DETROIT -- Autopilot, ProPilot, CoPilot.
Automakers have many names for new systems that allow for hands-free driving, but no safety or performance standards to follow as they roll out the most significant changes to vehicle technology in a generation.
Spurred by Tesla Inc.'s success and eager to start profiting from billions spent on autonomous driving research, automakers are accelerating plans to automate routine driving tasks such as cruising on a highway and make them widely available within five years, industry executives said.
Most traditional automakers until recently had resisted allowing drivers to take their hands off the steering wheel for extended periods, concerned about product liability claims. Now, hands-free driving systems offer a new and sorely needed source of profit for automakers and suppliers such as Aptiv, especially when this technology is packaged with other extra-cost options.
"Consumers are willing to pay extra -- sometimes a lot of money -- for advanced technology and features that are convenience-oriented rather than strictly focused on safety," IHS principal analyst Jeremy Carlson said.
To address concerns about liability, some automakers are installing cameras inside vehicles, along with warning systems, to ensure drivers remain attentive and ready to take over manual control when necessary.
Critics charge that the technology to automate highway driving, parking and navigation in stop-and-go traffic is being deployed in a regulatory vacuum where an absence of industrywide standards and common terminology creates confusion about what the systems can safely do.
The U.S. National Highway Traffic Safety Administration, in a written response to Reuters, said it is still conducting research and gathering data on hands-free technologies, which it said are "not sufficiently mature" to require formal federal standards.
Former NHTSA chief Mark Rosekind said the industry may need to further develop the technology before federal mandates are needed, but agreed things are confusing for consumers.

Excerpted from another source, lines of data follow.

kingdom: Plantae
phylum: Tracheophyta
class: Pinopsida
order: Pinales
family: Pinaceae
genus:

"If people don't know what they've got and how it actually operates, that's a safety issue," added Rosekind, who is chief safety innovation officer at self-driving startup Zoox, which is being acquired by Amazon.com Inc.
Jason Levine, head of the Center for Auto Safety advocacy group, said NHTSA should develop minimum performance standards.
"Even if consumers know what the feature is supposed to do, there's no standard to be sure it's even performing as advertised," he said.
David Adams, the head of the Global Automakers of Canada, said technology is moving much faster than standards and regulations can be developed.
He said the Society of Automotive Engineers did a good job a few years back of actually defining the key levels of automation — Levels 1 through 5.
“But those definitions become a little bit mutated by different proponents. The challenge becomes how do you work on something you can’t really define.” Adams said. “It’s not the wild west but it’s evolution of technological adaption.”